Hyukjae menghembuskan napas. Bunyi 'fiuuuh' rendah disertai karbon dioksida yang keluar dari bibirnya itu menerbangkan kelopak sakura yang melayang di depan wajahnya.

Musim semi adalah musim favorit Hyukjae. Apalagi ketika sakura gugur seperti saat ini. Melihat kelopaknya jatuh melayang berputar, menari di udara hingga akhirnya jatuh menyelimuti bumi membuatnya merasa tenteram, entah mengapa.

Segalanya menjadi berwarna pink, pikir Hyukjae selalu kala melihat kelopak-kelopak pink yang jatuh mewarnai dunianya.

Hyukjae merebahkan tubuhnya di tumpukan sakura yang rontok, tidur telentang dengan tangan terangkat, meraih kelopak yang melayang. Dia tersenyum ketika merasakan lembutnya tekstur bunga itu. Angin musim semi membawa wangi lembut sakura berhembus menerbangkan rambutnya.

Manusia waras mungkin tidak akan melakukan apa yang Hyukjae lakukan: tidur di alam terbuka, di pagi musim semi ketika udara belum benar-benar menghangat, tanpa pelindung apapun kecuali celana dan kemeja seragam yang dia kenakan.
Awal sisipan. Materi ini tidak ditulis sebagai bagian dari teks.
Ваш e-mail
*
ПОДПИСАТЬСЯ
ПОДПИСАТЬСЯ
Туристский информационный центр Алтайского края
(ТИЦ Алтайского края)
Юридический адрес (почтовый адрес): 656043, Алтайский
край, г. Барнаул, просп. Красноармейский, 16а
Mata cokelat gelap pemuda cantik itu masih mengamati bunga sakura di atasnya. Matahari masih enggan menyinari, bahkan fajar belum sepenuhnya memudar.

Pemuda cantik itu masih tidur rebahan hingga akhirnya berkas sinar mentari pertama menembus di sela ranting sakura atasnya. Alih-alih silau karena sinarnya, pemuda cantik itu malah tersenyum dan memeluk dirinya sendiri.

Fajar yang memudar adalah sahabat terkarib Hyukjae. Pemuda itu memejamkan mata, sunyi yang dia rasakan membuatnya mendengar angin yang menderu dan bunyi keresak dahan sakura yang bertemu.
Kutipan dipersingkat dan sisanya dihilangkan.